NASA Satellite Sees Tropical Depression Peipah Crawling Toward Philippines

On April 9 at 04:10 UTC/12:10 a.m. EDT, the VIIRS instrument aboard NASA-NOAA's Suomi NPP satellite captured this image of Tropical Depression Peipah slowly approaching the eastern Philippines. Image Credit: NRL/NASA/NOAA

The Visible Infrared Imaging Radiometer Suite or VIIRS instrument aboard Suomi NPP captured a visible, high-resolution image of the storm as it continued moving through the Philippine Sea. The storm appeared disorganized in the image, and the center was difficult to pinpoint on the visible imagery.

VIIRS is a scanning radiometer that collects visible and infrared imagery and radiometric measurements.
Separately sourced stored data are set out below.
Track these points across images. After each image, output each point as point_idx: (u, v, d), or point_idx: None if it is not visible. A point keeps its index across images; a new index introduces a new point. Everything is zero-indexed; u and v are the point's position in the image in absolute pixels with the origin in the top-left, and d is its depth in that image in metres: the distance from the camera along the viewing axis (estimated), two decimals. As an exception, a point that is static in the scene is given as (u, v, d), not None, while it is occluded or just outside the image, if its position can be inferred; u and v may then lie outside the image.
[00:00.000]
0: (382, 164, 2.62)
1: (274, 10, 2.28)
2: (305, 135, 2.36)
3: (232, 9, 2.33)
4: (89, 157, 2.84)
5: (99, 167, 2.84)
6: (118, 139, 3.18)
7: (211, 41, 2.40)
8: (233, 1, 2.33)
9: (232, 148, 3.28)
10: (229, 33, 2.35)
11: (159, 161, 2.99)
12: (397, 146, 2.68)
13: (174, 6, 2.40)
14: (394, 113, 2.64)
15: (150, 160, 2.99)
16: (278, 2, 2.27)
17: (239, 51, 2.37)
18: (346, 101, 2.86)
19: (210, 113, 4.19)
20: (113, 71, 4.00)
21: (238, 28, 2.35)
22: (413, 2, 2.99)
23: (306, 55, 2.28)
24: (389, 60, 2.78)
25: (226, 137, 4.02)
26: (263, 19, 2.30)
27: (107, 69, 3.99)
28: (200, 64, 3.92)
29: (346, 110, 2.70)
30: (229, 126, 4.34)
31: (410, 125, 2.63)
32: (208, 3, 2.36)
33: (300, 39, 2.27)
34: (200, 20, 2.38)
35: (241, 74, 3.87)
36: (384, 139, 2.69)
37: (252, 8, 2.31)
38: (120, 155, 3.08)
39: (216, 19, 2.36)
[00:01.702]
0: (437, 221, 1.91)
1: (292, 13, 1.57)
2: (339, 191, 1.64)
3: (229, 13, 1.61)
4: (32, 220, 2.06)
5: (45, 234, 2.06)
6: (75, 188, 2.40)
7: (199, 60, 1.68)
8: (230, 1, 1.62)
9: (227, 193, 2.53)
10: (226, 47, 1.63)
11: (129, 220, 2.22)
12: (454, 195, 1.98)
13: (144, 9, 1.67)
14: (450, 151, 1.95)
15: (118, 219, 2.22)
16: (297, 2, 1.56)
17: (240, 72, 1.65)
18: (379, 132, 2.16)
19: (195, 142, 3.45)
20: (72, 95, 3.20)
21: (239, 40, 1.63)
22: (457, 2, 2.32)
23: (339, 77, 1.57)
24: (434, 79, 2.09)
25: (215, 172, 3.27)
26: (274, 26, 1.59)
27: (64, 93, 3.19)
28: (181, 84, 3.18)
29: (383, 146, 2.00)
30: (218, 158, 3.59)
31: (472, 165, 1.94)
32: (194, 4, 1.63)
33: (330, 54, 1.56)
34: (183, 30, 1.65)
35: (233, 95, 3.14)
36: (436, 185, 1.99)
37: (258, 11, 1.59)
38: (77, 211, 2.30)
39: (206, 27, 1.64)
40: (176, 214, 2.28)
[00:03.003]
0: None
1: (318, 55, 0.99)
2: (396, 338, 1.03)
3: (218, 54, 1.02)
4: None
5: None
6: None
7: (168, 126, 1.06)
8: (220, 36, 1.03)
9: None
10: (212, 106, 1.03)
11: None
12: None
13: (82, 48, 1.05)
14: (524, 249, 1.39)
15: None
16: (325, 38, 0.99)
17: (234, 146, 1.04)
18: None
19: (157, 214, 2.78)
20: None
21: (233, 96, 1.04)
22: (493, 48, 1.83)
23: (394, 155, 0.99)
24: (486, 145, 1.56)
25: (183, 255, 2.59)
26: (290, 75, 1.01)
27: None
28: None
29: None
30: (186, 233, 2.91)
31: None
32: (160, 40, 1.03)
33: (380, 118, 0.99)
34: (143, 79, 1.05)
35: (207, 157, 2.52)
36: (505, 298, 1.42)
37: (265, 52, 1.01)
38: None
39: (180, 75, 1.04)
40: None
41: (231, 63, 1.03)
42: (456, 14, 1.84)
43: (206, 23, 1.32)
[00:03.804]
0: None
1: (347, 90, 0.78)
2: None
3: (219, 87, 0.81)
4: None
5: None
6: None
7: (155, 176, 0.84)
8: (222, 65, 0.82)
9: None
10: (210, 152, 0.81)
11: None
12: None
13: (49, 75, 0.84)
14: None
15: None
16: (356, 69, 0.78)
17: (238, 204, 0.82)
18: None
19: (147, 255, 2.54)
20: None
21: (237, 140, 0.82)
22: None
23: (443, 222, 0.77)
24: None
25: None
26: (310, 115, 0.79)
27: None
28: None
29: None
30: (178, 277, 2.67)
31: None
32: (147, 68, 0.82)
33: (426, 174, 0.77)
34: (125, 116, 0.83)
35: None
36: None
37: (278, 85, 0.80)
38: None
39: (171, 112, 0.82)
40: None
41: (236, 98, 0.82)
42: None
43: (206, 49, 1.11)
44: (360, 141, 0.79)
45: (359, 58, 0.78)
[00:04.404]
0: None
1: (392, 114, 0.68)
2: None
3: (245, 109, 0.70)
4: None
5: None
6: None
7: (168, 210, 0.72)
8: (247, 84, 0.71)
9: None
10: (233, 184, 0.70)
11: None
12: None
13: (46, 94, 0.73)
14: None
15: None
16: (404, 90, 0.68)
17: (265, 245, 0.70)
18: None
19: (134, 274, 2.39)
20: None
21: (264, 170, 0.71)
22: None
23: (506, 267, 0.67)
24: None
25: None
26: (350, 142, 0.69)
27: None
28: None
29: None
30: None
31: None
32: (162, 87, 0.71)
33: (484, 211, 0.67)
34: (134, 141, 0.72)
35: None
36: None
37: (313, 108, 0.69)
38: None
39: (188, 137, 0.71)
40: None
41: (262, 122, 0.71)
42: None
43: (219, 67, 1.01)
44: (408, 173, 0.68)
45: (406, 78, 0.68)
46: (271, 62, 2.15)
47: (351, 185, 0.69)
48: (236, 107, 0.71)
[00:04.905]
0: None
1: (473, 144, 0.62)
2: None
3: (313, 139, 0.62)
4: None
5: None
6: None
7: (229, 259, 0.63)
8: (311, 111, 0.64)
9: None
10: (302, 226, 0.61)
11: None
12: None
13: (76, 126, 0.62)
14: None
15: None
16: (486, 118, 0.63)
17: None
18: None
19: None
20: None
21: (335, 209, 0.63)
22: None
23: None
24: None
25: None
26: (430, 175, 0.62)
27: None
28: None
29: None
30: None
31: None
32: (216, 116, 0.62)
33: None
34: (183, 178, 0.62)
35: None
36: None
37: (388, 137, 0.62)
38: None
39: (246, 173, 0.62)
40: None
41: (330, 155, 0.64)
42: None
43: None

VIIRS data is used to measure cloud and aerosol properties, ocean color, sea and land surface temperature, ice motion and temperature, fires, and Earth's albedo.

Using animated multispectral satellite imagery, the Joint Typhoon Warning Center observed weakening deep convection (thunderstorms were not developing as quickly) within a broad low-level circulation center. 

An image from the Advanced Microwave Sounding Unit (AMSU) showed there is a curved band of thunderstorms over the northern semi-circle. There's also a weak band of thunderstorms over the southwester quadrant of the storm.

The AMSU-A instrument flies aboard NASA's Aqua satellite and is a 15-channel microwave sounder instrument designed primarily to obtain temperatures in the upper atmosphere (especially the stratosphere) 

Tropical depression Peipah's maximum sustained winds were near 25 knots/28.7 mph/46.3 kph on April 8 at 1500 UTC/11 a.m. EDT. Peipah is centered near 9.1 north and 129.7 east, or 616 nautical miles/709 miles/1,141 km southeast of Manila, Philippines. The depression slowed down and was moving to the north-northwest at 5 knots/5.7 mph/9.2 kph.

Peipah is in a weak steering environment, that means there are no strong high or low pressure areas nearby to push it one way or another, so it is expected to track slowly in a northwesterly direction for the next several days.